Haraguchi Rice Mill
Tours: Wednesdays at 9 a.m. from the Haraguchi Rice Mill kiosk at 5-5070B Kuhio Hwy.
Cost: $65 per person
At age six, Lyndsey Haraguchi-Nakayama was a mowing master. In fact, it’s one of her fondest childhood memories from growing up on her family’s wetland taro farm in Hanalei Valley on Kauai’s north shore.
The Haraguchis have
55 acres of taro fields.
Haraguchi-Nakayama now leaves the mowing to others, including her 86-year-old grandfather. To her, it simply proves that the farming passion knows no age limit. Today, this fifth-generation member of the hard-working family serves as educational coordinator and docent of the Haraguchi Rice Mill.
She describes taro farming as a labor of love where diversification has become essential. In addition to weekly tours of their picturesque taro fields and the last standing rice mill in the state, the Haraguchis have introduced creative taro-based cuisine showcasing a modern, more palatable take on an age-old tradition.

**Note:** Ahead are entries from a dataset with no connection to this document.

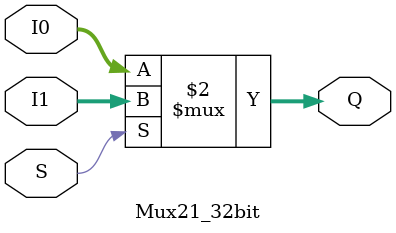
<source format=v>
module Mux21_32bit
(
	input [31:0] I0, I1,
	input S,
	output [31:0] Q
);
	assign Q = (S == 1'b0) ? I0 : I1;
endmodule 
</source>
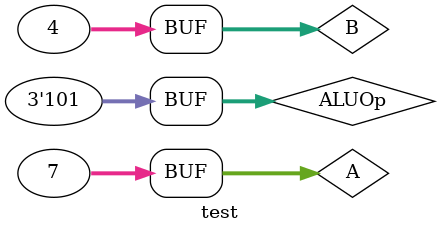
<source format=v>
`timescale 1ns / 1ps


module test;

	// Inputs
	reg [31:0] A;
	reg [31:0] B;
	reg [2:0] ALUOp;

	// Outputs
	wire [31:0] C;

	// Instantiate the Unit Under Test (UUT)
	alu uut (
		.A(A), 
		.B(B), 
		.ALUOp(ALUOp), 
		.C(C)
	);

	initial begin
		// Initialize Inputs
		A = 0;
		B = 0;
		ALUOp = 0;

		// Wait 100 ns for global reset to finish
		#10;
		
      ALUOp=3'b000;
		// Add stimulus here
		A=32'b111;
		B=32'b100;
		#10;
		ALUOp=3'b001;
		#10;
		ALUOp=3'b100;
		#10;
		ALUOp=3'b101;
	end
      
endmodule


</source>
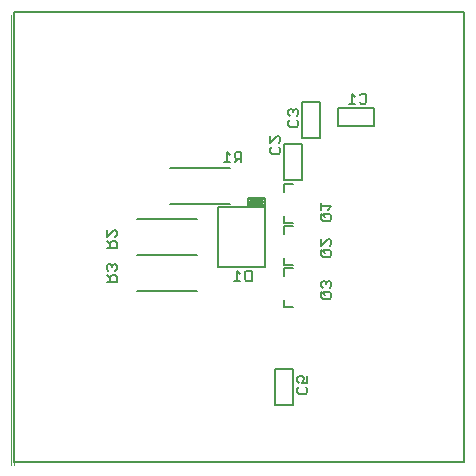
<source format=gbo>
G75*
G70*
%OFA0B0*%
%FSLAX24Y24*%
%IPPOS*%
%LPD*%
%AMOC8*
5,1,8,0,0,1.08239X$1,22.5*
%
%ADD10C,0.0000*%
%ADD11C,0.0060*%
%ADD12C,0.0050*%
%ADD13C,0.0080*%
D10*
X000100Y000100D02*
X000100Y015100D01*
X000200Y015200D02*
X000200Y000200D01*
X000200Y000100D01*
X000200Y000200D02*
X015200Y000200D01*
X015200Y015200D01*
X000200Y015200D01*
D11*
X000200Y000200D01*
X015200Y000200D01*
X015200Y015200D01*
X000200Y015200D01*
X003280Y007925D02*
X003280Y007698D01*
X003507Y007925D01*
X003564Y007925D01*
X003620Y007868D01*
X003620Y007755D01*
X003564Y007698D01*
X003564Y007557D02*
X003450Y007557D01*
X003393Y007500D01*
X003393Y007330D01*
X003280Y007330D02*
X003620Y007330D01*
X003620Y007500D01*
X003564Y007557D01*
X003393Y007443D02*
X003280Y007557D01*
X003337Y006789D02*
X003280Y006732D01*
X003280Y006618D01*
X003337Y006562D01*
X003280Y006420D02*
X003393Y006307D01*
X003393Y006364D02*
X003393Y006193D01*
X003280Y006193D02*
X003620Y006193D01*
X003620Y006364D01*
X003564Y006420D01*
X003450Y006420D01*
X003393Y006364D01*
X003564Y006562D02*
X003620Y006618D01*
X003620Y006732D01*
X003564Y006789D01*
X003507Y006789D01*
X003450Y006732D01*
X003393Y006789D01*
X003337Y006789D01*
X003450Y006732D02*
X003450Y006675D01*
X007175Y010180D02*
X007402Y010180D01*
X007288Y010180D02*
X007288Y010520D01*
X007402Y010407D01*
X007543Y010464D02*
X007543Y010350D01*
X007600Y010293D01*
X007770Y010293D01*
X007770Y010180D02*
X007770Y010520D01*
X007600Y010520D01*
X007543Y010464D01*
X007657Y010293D02*
X007543Y010180D01*
X008730Y010518D02*
X008730Y010632D01*
X008787Y010689D01*
X008730Y010830D02*
X008957Y011057D01*
X009014Y011057D01*
X009070Y011000D01*
X009070Y010887D01*
X009014Y010830D01*
X009014Y010689D02*
X009070Y010632D01*
X009070Y010518D01*
X009014Y010462D01*
X008787Y010462D01*
X008730Y010518D01*
X008730Y010830D02*
X008730Y011057D01*
X009330Y011418D02*
X009330Y011532D01*
X009387Y011589D01*
X009387Y011730D02*
X009330Y011787D01*
X009330Y011900D01*
X009387Y011957D01*
X009443Y011957D01*
X009500Y011900D01*
X009500Y011843D01*
X009500Y011900D02*
X009557Y011957D01*
X009614Y011957D01*
X009670Y011900D01*
X009670Y011787D01*
X009614Y011730D01*
X009614Y011589D02*
X009670Y011532D01*
X009670Y011418D01*
X009614Y011362D01*
X009387Y011362D01*
X009330Y011418D01*
X011343Y012130D02*
X011570Y012130D01*
X011457Y012130D02*
X011457Y012470D01*
X011570Y012357D01*
X011711Y012414D02*
X011768Y012470D01*
X011882Y012470D01*
X011938Y012414D01*
X011938Y012187D01*
X011882Y012130D01*
X011768Y012130D01*
X011711Y012187D01*
X010430Y008825D02*
X010430Y008598D01*
X010430Y008712D02*
X010770Y008712D01*
X010657Y008598D01*
X010714Y008457D02*
X010487Y008457D01*
X010430Y008400D01*
X010430Y008287D01*
X010487Y008230D01*
X010714Y008230D01*
X010770Y008287D01*
X010770Y008400D01*
X010714Y008457D01*
X010543Y008343D02*
X010430Y008457D01*
X010430Y007625D02*
X010430Y007398D01*
X010657Y007625D01*
X010714Y007625D01*
X010770Y007568D01*
X010770Y007455D01*
X010714Y007398D01*
X010714Y007257D02*
X010487Y007257D01*
X010430Y007200D01*
X010430Y007087D01*
X010487Y007030D01*
X010714Y007030D01*
X010770Y007087D01*
X010770Y007200D01*
X010714Y007257D01*
X010543Y007143D02*
X010430Y007257D01*
X010487Y006225D02*
X010430Y006168D01*
X010430Y006055D01*
X010487Y005998D01*
X010487Y005857D02*
X010430Y005800D01*
X010430Y005687D01*
X010487Y005630D01*
X010714Y005630D01*
X010770Y005687D01*
X010770Y005800D01*
X010714Y005857D01*
X010487Y005857D01*
X010430Y005857D02*
X010543Y005743D01*
X010714Y005998D02*
X010770Y006055D01*
X010770Y006168D01*
X010714Y006225D01*
X010657Y006225D01*
X010600Y006168D01*
X010543Y006225D01*
X010487Y006225D01*
X010600Y006168D02*
X010600Y006112D01*
X008107Y006230D02*
X007936Y006230D01*
X007880Y006287D01*
X007880Y006514D01*
X007936Y006570D01*
X008107Y006570D01*
X008107Y006230D01*
X007738Y006230D02*
X007511Y006230D01*
X007625Y006230D02*
X007625Y006570D01*
X007738Y006457D01*
X009687Y003057D02*
X009630Y003000D01*
X009630Y002887D01*
X009687Y002830D01*
X009800Y002830D02*
X009857Y002943D01*
X009857Y003000D01*
X009800Y003057D01*
X009687Y003057D01*
X009800Y002830D02*
X009970Y002830D01*
X009970Y003057D01*
X009914Y002689D02*
X009970Y002632D01*
X009970Y002518D01*
X009914Y002462D01*
X009687Y002462D01*
X009630Y002518D01*
X009630Y002632D01*
X009687Y002689D01*
D12*
X009500Y002100D02*
X009500Y003300D01*
X008900Y003300D01*
X008900Y002100D01*
X009500Y002100D01*
X009200Y009600D02*
X009200Y010800D01*
X009800Y010800D01*
X009800Y009600D01*
X009200Y009600D01*
X009800Y011000D02*
X010400Y011000D01*
X010400Y012200D01*
X009800Y012200D01*
X009800Y011000D01*
X011000Y011400D02*
X012200Y011400D01*
X012200Y012000D01*
X011000Y012000D01*
X011000Y011400D01*
D13*
X009500Y009450D02*
X009200Y009450D01*
X009200Y009200D01*
X008550Y009000D02*
X008550Y008700D01*
X008000Y008700D01*
X008000Y008800D01*
X008500Y008800D01*
X008500Y008850D02*
X008000Y008850D01*
X008000Y009000D01*
X008550Y009000D01*
X008500Y008950D02*
X008050Y008950D01*
X008050Y008900D02*
X008500Y008900D01*
X008500Y008750D02*
X008050Y008750D01*
X008000Y008800D02*
X008000Y008850D01*
X008000Y008700D02*
X007000Y008700D01*
X007000Y006700D01*
X008550Y006700D01*
X008550Y008700D01*
X009200Y008400D02*
X009200Y008150D01*
X009500Y008150D01*
X009500Y008050D02*
X009200Y008050D01*
X009200Y007800D01*
X009200Y007000D02*
X009200Y006750D01*
X009500Y006750D01*
X009500Y006650D02*
X009200Y006650D01*
X009200Y006400D01*
X009200Y005600D02*
X009200Y005350D01*
X009500Y005350D01*
X006300Y005900D02*
X004300Y005900D01*
X004300Y007100D02*
X006300Y007100D01*
X004300Y007100D01*
X004300Y008300D02*
X006300Y008300D01*
X005400Y008800D02*
X007400Y008800D01*
X007400Y010000D02*
X005400Y010000D01*
M02*

</source>
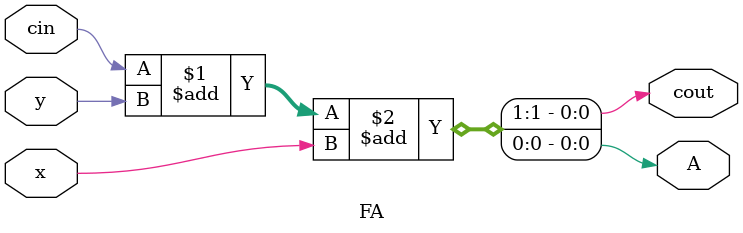
<source format=v>
module FA
(
 input x,
 input y,
 input cin,
 
 output A, 
 output cout
 );
 
assign {cout,A} =  cin + y + x;
 
endmodule
</source>
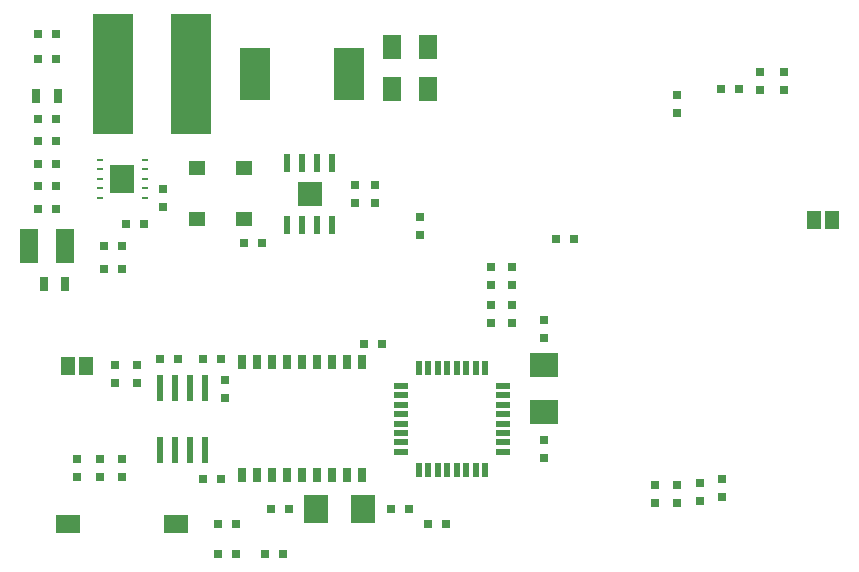
<source format=gtp>
G75*
G70*
%OFA0B0*%
%FSLAX24Y24*%
%IPPOS*%
%LPD*%
%AMOC8*
5,1,8,0,0,1.08239X$1,22.5*
%
%ADD10R,0.0236X0.0866*%
%ADD11R,0.0300X0.0300*%
%ADD12R,0.0315X0.0472*%
%ADD13R,0.0460X0.0630*%
%ADD14R,0.0300X0.0450*%
%ADD15R,0.0787X0.0945*%
%ADD16R,0.0500X0.0220*%
%ADD17R,0.0220X0.0500*%
%ADD18R,0.0236X0.0620*%
%ADD19R,0.0810X0.0810*%
%ADD20R,0.0945X0.0787*%
%ADD21R,0.0591X0.0787*%
%ADD22R,0.0197X0.0079*%
%ADD23R,0.0579X0.0500*%
%ADD24R,0.0591X0.1142*%
%ADD25R,0.1378X0.4016*%
%ADD26R,0.1024X0.1772*%
%ADD27R,0.0830X0.0630*%
D10*
X009430Y005156D03*
X009930Y005156D03*
X010430Y005156D03*
X010930Y005156D03*
X010930Y007204D03*
X010430Y007204D03*
X009930Y007204D03*
X009430Y007204D03*
D11*
X008680Y007380D03*
X007930Y007380D03*
X007930Y007980D03*
X008680Y007980D03*
X009430Y008180D03*
X010030Y008180D03*
X010880Y008180D03*
X011480Y008180D03*
X011618Y007480D03*
X011618Y006880D03*
X008180Y004855D03*
X008180Y004255D03*
X007430Y004255D03*
X006680Y004255D03*
X006680Y004855D03*
X007430Y004855D03*
X010880Y004180D03*
X011480Y004180D03*
X013130Y003180D03*
X013730Y003180D03*
X011980Y002680D03*
X011380Y002680D03*
X011380Y001680D03*
X011980Y001680D03*
X012943Y001680D03*
X013543Y001680D03*
X017130Y003180D03*
X017730Y003180D03*
X018380Y002680D03*
X018980Y002680D03*
X022243Y004880D03*
X022243Y005480D03*
X025930Y003980D03*
X026680Y003980D03*
X026680Y003380D03*
X025930Y003380D03*
X027430Y003443D03*
X027430Y004043D03*
X028180Y004168D03*
X028180Y003568D03*
X022243Y008880D03*
X022243Y009480D03*
X021180Y009380D03*
X020493Y009380D03*
X020493Y009980D03*
X021180Y009980D03*
X021180Y010630D03*
X020493Y010630D03*
X020493Y011230D03*
X021180Y011230D03*
X022630Y012180D03*
X023230Y012180D03*
X018118Y012318D03*
X018118Y012918D03*
X016618Y013380D03*
X015930Y013380D03*
X015930Y013980D03*
X016618Y013980D03*
X012843Y012055D03*
X012243Y012055D03*
X009555Y013255D03*
X009555Y013855D03*
X008918Y012680D03*
X008318Y012680D03*
X008168Y011930D03*
X007568Y011930D03*
X007568Y011180D03*
X008168Y011180D03*
X005980Y013180D03*
X005380Y013180D03*
X005380Y013930D03*
X005980Y013930D03*
X005980Y014680D03*
X005380Y014680D03*
X005380Y015430D03*
X005980Y015430D03*
X005980Y016180D03*
X005380Y016180D03*
X005380Y018180D03*
X005980Y018180D03*
X005980Y018993D03*
X005380Y018993D03*
X016255Y008680D03*
X016855Y008680D03*
X026680Y016380D03*
X026680Y016980D03*
X028130Y017180D03*
X028730Y017180D03*
X029430Y017130D03*
X029430Y017730D03*
X030243Y017730D03*
X030243Y017130D03*
D12*
X006274Y010680D03*
X005566Y010680D03*
X005326Y016930D03*
X006034Y016930D03*
D13*
X006380Y007930D03*
X006980Y007930D03*
X031255Y012805D03*
X031855Y012805D03*
D14*
X016180Y008065D03*
X015680Y008065D03*
X015180Y008065D03*
X014680Y008065D03*
X014180Y008065D03*
X013680Y008065D03*
X013180Y008065D03*
X012680Y008065D03*
X012180Y008065D03*
X012180Y004295D03*
X012680Y004295D03*
X013180Y004295D03*
X013680Y004295D03*
X014180Y004295D03*
X014680Y004295D03*
X015180Y004295D03*
X015680Y004295D03*
X016180Y004295D03*
D15*
X016217Y003180D03*
X014643Y003180D03*
X008180Y014180D03*
D16*
X017490Y007282D03*
X017490Y006967D03*
X017490Y006652D03*
X017490Y006337D03*
X017490Y006023D03*
X017490Y005708D03*
X017490Y005393D03*
X017490Y005078D03*
X020870Y005078D03*
X020870Y005393D03*
X020870Y005708D03*
X020870Y006023D03*
X020870Y006337D03*
X020870Y006652D03*
X020870Y006967D03*
X020870Y007282D03*
D17*
X020282Y007870D03*
X019967Y007870D03*
X019652Y007870D03*
X019337Y007870D03*
X019023Y007870D03*
X018708Y007870D03*
X018393Y007870D03*
X018078Y007870D03*
X018078Y004490D03*
X018393Y004490D03*
X018708Y004490D03*
X019023Y004490D03*
X019337Y004490D03*
X019652Y004490D03*
X019967Y004490D03*
X020282Y004490D03*
D18*
X015180Y012656D03*
X014680Y012656D03*
X014180Y012656D03*
X013680Y012656D03*
X013680Y014704D03*
X014180Y014704D03*
X014680Y014704D03*
X015180Y014704D03*
D19*
X014430Y013680D03*
D20*
X022243Y007967D03*
X022243Y006393D03*
D21*
X018361Y017180D03*
X017179Y017180D03*
X017179Y018580D03*
X018361Y018580D03*
D22*
X008928Y014810D03*
X008928Y014495D03*
X008928Y014180D03*
X008928Y013865D03*
X008928Y013550D03*
X007432Y013550D03*
X007432Y013865D03*
X007432Y014180D03*
X007432Y014495D03*
X007432Y014810D03*
D23*
X010680Y014526D03*
X012243Y014526D03*
X012243Y012834D03*
X010680Y012834D03*
D24*
X006271Y011930D03*
X005089Y011930D03*
D25*
X007881Y017680D03*
X010479Y017680D03*
D26*
X012605Y017680D03*
X015755Y017680D03*
D27*
X006370Y002680D03*
X009990Y002680D03*
M02*

</source>
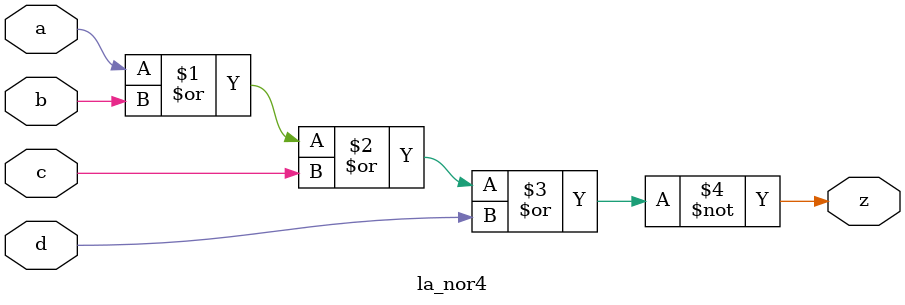
<source format=v>
module la_nor4(	// file.cleaned.mlir:2:3
  input  a,	// file.cleaned.mlir:2:25
         b,	// file.cleaned.mlir:2:37
         c,	// file.cleaned.mlir:2:49
         d,	// file.cleaned.mlir:2:61
  output z	// file.cleaned.mlir:2:74
);

  assign z = ~(a | b | c | d);	// file.cleaned.mlir:4:10, :5:10, :6:5
endmodule


</source>
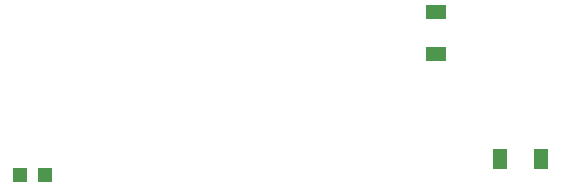
<source format=gbr>
%TF.GenerationSoftware,KiCad,Pcbnew,(6.0.7)*%
%TF.CreationDate,2022-11-28T12:10:14-05:00*%
%TF.ProjectId,pacman,7061636d-616e-42e6-9b69-6361645f7063,rev?*%
%TF.SameCoordinates,Original*%
%TF.FileFunction,Paste,Bot*%
%TF.FilePolarity,Positive*%
%FSLAX46Y46*%
G04 Gerber Fmt 4.6, Leading zero omitted, Abs format (unit mm)*
G04 Created by KiCad (PCBNEW (6.0.7)) date 2022-11-28 12:10:14*
%MOMM*%
%LPD*%
G01*
G04 APERTURE LIST*
%ADD10R,1.700000X1.300000*%
%ADD11R,1.300000X1.700000*%
%ADD12R,1.200000X1.200000*%
G04 APERTURE END LIST*
D10*
%TO.C,D3*%
X172085000Y-64100000D03*
X172085000Y-60600000D03*
%TD*%
D11*
%TO.C,D4*%
X180952500Y-73020500D03*
X177452500Y-73020500D03*
%TD*%
D12*
%TO.C,D1*%
X136872000Y-74422000D03*
X138972000Y-74422000D03*
%TD*%
M02*

</source>
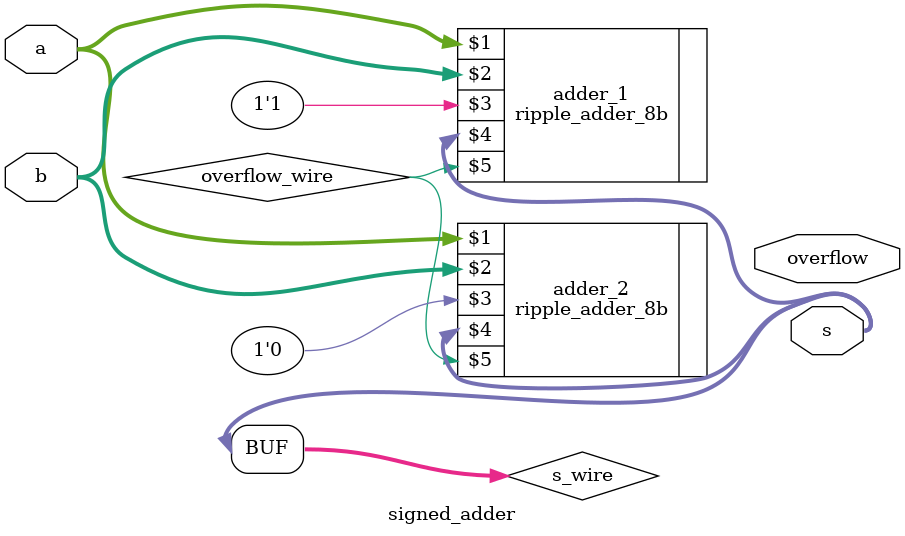
<source format=v>

module signed_adder(input [7:0] a,
    input [7:0] b,
    output [7:0] s,
    output overflow
); 

// The numbers a and b are added to the output s. 
// assign the occurence of the signed overflow of a and b to the output overflow.
// a signed overflow occurs if the most significant bits of a and b are low and the most significant bit of s is high
// a signed overflow may also occur if the most significant bits of a and b are high and the most significant bit of s is low


// The output s is the sum of a and b.
// The output overflow is the signed overflow of a and b.

wire signed [7:0] s_wire;
wire overflow_wire;

// Create a 7-bit ripple adder with the correct sign of a and b.

ripple_adder_8b adder_1(a[7:0], b[7:0], 1'b1, s_wire[7:0], overflow_wire);

// Create a 7-bit ripple adder with the correct sign of a and b.

ripple_adder_8b adder_2(a[7:0], b[7:0], 1'b0, s[7:0], overflow_wire);

// Create a 7-bit ripple adder with the correct sign of a and b.

assign s = s_wire;endmodule

</source>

I had my first taste at the company’s kiosk before a Wednesday morning tour. The journey began at the adjacent Hanalei Juice and Taro Company with Kalo Koolers, nutrient-rich smoothies blending taro with tropical fruits.
Haraguchi-Nakayama’s husband, Brad, and her mother, Karol, have enhanced the image of this Polynesian staple with their signature concoctions, as well as other specialties like garlic taro hummus and coconut taro mochi.
"Mochi is sweet rice. So our coconut taro mochi covers both agricultural aspects of our tour," she said.
All can be enjoyed at the complimentary post-tour picnic lunch featuring unique recipes prepared with taro grown on the very farm we visited.
After a brief orientation, we set off to Haraguchi’s 55 acres of taro fields adjacent to the historic rice mill. The farm limits groups to 14 to reduce foot traffic. Haraguchi-Nakayama avoids lecturing tours, opting instead for hands-on, interactive approaches whenever opportunity lends itself — which is often.
"We see a lot of families with children taking our tour since it’s a fun way to learn about Kauai’s
agriculture and cultural history," she said. "And we’ve also seen quite a few architects who are interested in the design of the mill. It’s a nice tour because farming is such an important part of Kauai’s past and present."
Aside from learning about the growing and cultivating process, we witnessed a plethora of endangered Hawaiian water birds and native plants.
"The nene is our endangered state bird," said Haraguchi-Nakayama as we watched what she described as a very social group that frequently congregated on the bank of an irrigation ditch.
She also pointed out a mud hen, Koloa duck, black-necked stilt, cattle egret, Hawaiian coot and black-crowned night heron. Then, our focus swayed from these feathered friends to a taro foe — the apple snail.
The vivid pink appearance of this mollusk masks a dark, destructive nature. In Hawaii, taro farmers, scientists and agricultural experts are banding together to find ways to eradicate the pesky herbivore.
Our group was able to contribute to that effort in what was comparable to a treasure hunt. Haraguchi-Nakayama handed us homemade pickers to grab the intruders, which we then tossed into buckets.
"They’ll become fertilizer," she said with a smile.
After she exited "the trenches" and removed her knee-high rubber boots, we headed to the rice mill. Originally built by the Chinese in the late 1880s, it was purchased by the Haraguchi family in 1924. Listed on the National Register of Historic Places, the mill is situated within a National Wildlife Refuge not accessible to unauthorized traffic.
According to Haraguchi-Nakayama, the family has restored the mill three times — after a fire in 1930, following Hurricane Iwa in 1982 and after Hurricane Iniki in 1992.
"We always rebuilt to 1930 specs," she said.
Kauai’s rice industry collapsed in 1960, so the Haraguchis converted field production from rice to taro. They also founded a nonprofit organization in 1983 to preserve and interpret the mill as a living history museum.
Inside, Haraguchi-Nakayama showed us the rice milling process step by step, from hulking and polishing to sorting and bagging. Common-sense tweaks made production more efficient.
"They rigged an inner tube, rope and nails to hold bags open," she said. "That saved the labor of four workers who would otherwise be standing there just to hold bags open."
As a finale, we were treated to a lesson in poi pounding and coconut husking. While a few visitors were leery of the coconut-covered paiai — waterless poi resembling a purple ball of mashed potatoes — everyone gave it a shot. To no surprise, it tasted like poi with coconut.
The beauty of the taro tour is how it spans every step from field to table. And through preserving the historic mill as an agrarian museum, the Haraguchi family has also preserved the memory of the people who lived, worked and farmed in Hanalei.